People will say "They had a choice, they didn't have to pull the trigger." but they don't realise that they would have been thrown into prison, tortured, shot, etc for it.[/QUOTE]
They all share the blame; the people who gave the orders and the people who carried them out.
So I guess murderers and scumbags can cheat the system by reaching old age
[QUOTE=CabooseRvB;41038084]So I guess murderers and scumbags can cheat the system by reaching old age and escaping from what they do.[/QUOTE]
nah we should just consider ourselves civilized enough that we won't continue with witch hunts that end up trying to punish people without actually gaining any benefit from the proceedings.
[editline]14th June 2013[/editline]
do we really have such a bloodlust that we feel the need to lock up or murder an old man? no matter how fucking shitty that old man is.
[QUOTE=yawmwen;41037802]well what good does prosecuting him do?
[editline]14th June 2013[/editline]
he's a terrible human being but it doesn't serve the world anything by trying to punish him.[/QUOTE]
really
enforcing the law is about punishment now
[QUOTE=CabooseRvB;41038084]So I guess murderers and scumbags can cheat the system by reaching old age[/QUOTE]
he is Ukrainian, so he was most likely forced into service otherwise his entire family would've been killed. would you be saying the same thing if you were in his situation?
[QUOTE=POLOPOZOZO;41038170]really
enforcing the law is about punishment now[/QUOTE]
we aren't enforcing the law by chasing him. if we actually enforced the law our presidents would be hanging in the gallows right next to every nazi murderer.
we just want something to hunt, someone to be a universal bad guy we can hate and punish.
[QUOTE=yawmwen;41038105]nah we should just consider ourselves civilized enough that we won't continue with witch hunts that end up trying to punish people without actually gaining any benefit from the proceedings.
[editline]14th June 2013[/editline]
do we really have such a bloodlust that we feel the need to lock up or murder an old man? no matter how fucking shitty that old man is.[/QUOTE]
Implying that I want the geezer on Old Sparky.
Having murderers that reached old age and a government showing them sympathy destroys the whole point of having a justice system up in the first place.

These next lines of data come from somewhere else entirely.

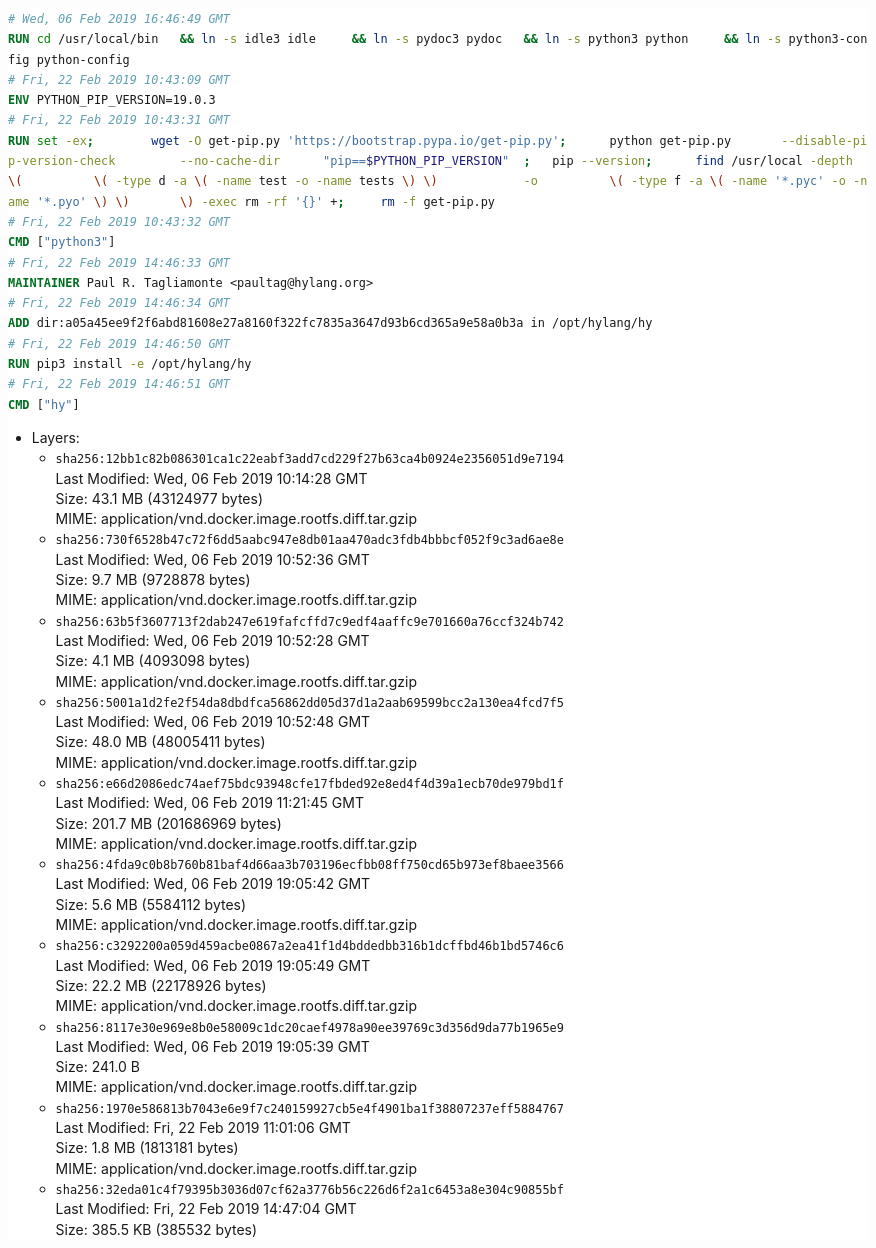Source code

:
 ```dockerfile
# Wed, 06 Feb 2019 16:46:49 GMT
RUN cd /usr/local/bin 	&& ln -s idle3 idle 	&& ln -s pydoc3 pydoc 	&& ln -s python3 python 	&& ln -s python3-config python-config
# Fri, 22 Feb 2019 10:43:09 GMT
ENV PYTHON_PIP_VERSION=19.0.3
# Fri, 22 Feb 2019 10:43:31 GMT
RUN set -ex; 		wget -O get-pip.py 'https://bootstrap.pypa.io/get-pip.py'; 		python get-pip.py 		--disable-pip-version-check 		--no-cache-dir 		"pip==$PYTHON_PIP_VERSION" 	; 	pip --version; 		find /usr/local -depth 		\( 			\( -type d -a \( -name test -o -name tests \) \) 			-o 			\( -type f -a \( -name '*.pyc' -o -name '*.pyo' \) \) 		\) -exec rm -rf '{}' +; 	rm -f get-pip.py
# Fri, 22 Feb 2019 10:43:32 GMT
CMD ["python3"]
# Fri, 22 Feb 2019 14:46:33 GMT
MAINTAINER Paul R. Tagliamonte <paultag@hylang.org>
# Fri, 22 Feb 2019 14:46:34 GMT
ADD dir:a05a45ee9f2f6abd81608e27a8160f322fc7835a3647d93b6cd365a9e58a0b3a in /opt/hylang/hy 
# Fri, 22 Feb 2019 14:46:50 GMT
RUN pip3 install -e /opt/hylang/hy
# Fri, 22 Feb 2019 14:46:51 GMT
CMD ["hy"]
```

-	Layers:
	-	`sha256:12bb1c82b086301ca1c22eabf3add7cd229f27b63ca4b0924e2356051d9e7194`  
		Last Modified: Wed, 06 Feb 2019 10:14:28 GMT  
		Size: 43.1 MB (43124977 bytes)  
		MIME: application/vnd.docker.image.rootfs.diff.tar.gzip
	-	`sha256:730f6528b47c72f6dd5aabc947e8db01aa470adc3fdb4bbbcf052f9c3ad6ae8e`  
		Last Modified: Wed, 06 Feb 2019 10:52:36 GMT  
		Size: 9.7 MB (9728878 bytes)  
		MIME: application/vnd.docker.image.rootfs.diff.tar.gzip
	-	`sha256:63b5f3607713f2dab247e619fafcffd7c9edf4aaffc9e701660a76ccf324b742`  
		Last Modified: Wed, 06 Feb 2019 10:52:28 GMT  
		Size: 4.1 MB (4093098 bytes)  
		MIME: application/vnd.docker.image.rootfs.diff.tar.gzip
	-	`sha256:5001a1d2fe2f54da8dbdfca56862dd05d37d1a2aab69599bcc2a130ea4fcd7f5`  
		Last Modified: Wed, 06 Feb 2019 10:52:48 GMT  
		Size: 48.0 MB (48005411 bytes)  
		MIME: application/vnd.docker.image.rootfs.diff.tar.gzip
	-	`sha256:e66d2086edc74aef75bdc93948cfe17fbded92e8ed4f4d39a1ecb70de979bd1f`  
		Last Modified: Wed, 06 Feb 2019 11:21:45 GMT  
		Size: 201.7 MB (201686969 bytes)  
		MIME: application/vnd.docker.image.rootfs.diff.tar.gzip
	-	`sha256:4fda9c0b8b760b81baf4d66aa3b703196ecfbb08ff750cd65b973ef8baee3566`  
		Last Modified: Wed, 06 Feb 2019 19:05:42 GMT  
		Size: 5.6 MB (5584112 bytes)  
		MIME: application/vnd.docker.image.rootfs.diff.tar.gzip
	-	`sha256:c3292200a059d459acbe0867a2ea41f1d4bddedbb316b1dcffbd46b1bd5746c6`  
		Last Modified: Wed, 06 Feb 2019 19:05:49 GMT  
		Size: 22.2 MB (22178926 bytes)  
		MIME: application/vnd.docker.image.rootfs.diff.tar.gzip
	-	`sha256:8117e30e969e8b0e58009c1dc20caef4978a90ee39769c3d356d9da77b1965e9`  
		Last Modified: Wed, 06 Feb 2019 19:05:39 GMT  
		Size: 241.0 B  
		MIME: application/vnd.docker.image.rootfs.diff.tar.gzip
	-	`sha256:1970e586813b7043e6e9f7c240159927cb5e4f4901ba1f38807237eff5884767`  
		Last Modified: Fri, 22 Feb 2019 11:01:06 GMT  
		Size: 1.8 MB (1813181 bytes)  
		MIME: application/vnd.docker.image.rootfs.diff.tar.gzip
	-	`sha256:32eda01c4f79395b3036d07cf62a3776b56c226d6f2a1c6453a8e304c90855bf`  
		Last Modified: Fri, 22 Feb 2019 14:47:04 GMT  
		Size: 385.5 KB (385532 bytes)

They need to answer for their crimes. I don't care if he had waking nightmares of his actions, he had decades to answer to himself, but that's vastly different from answering to the people he directly affected.
[QUOTE=CabooseRvB;41038222]Implying that I want the geezer on Old Sparky.
Having murderers that reached old age and a government showing them sympathy destroys the whole point of having a justice system up in the first place. They need to answer for their crimes. I don't care if he had waking nightmares of his actions, he had decades to answer to himself, but that's vastly different from answering to the people he directly affected.[/QUOTE]
i don't disagree. let him answer for his crimes, to the people he directly and indirectly hurt.
don't prosecute him though. it's a waste of time and we get nothing out of it.
[QUOTE=Ninja Duck;41038051]They all share the blame; the people who gave the orders and the people who carried them out.[/QUOTE]
Are you saying that you would have refused to follow your orders and die pointlessly?
If you didn't follow your orders then the people you were told to kill would likely have been killed anyway, the only difference would be that your corpse would be amongst the dead too.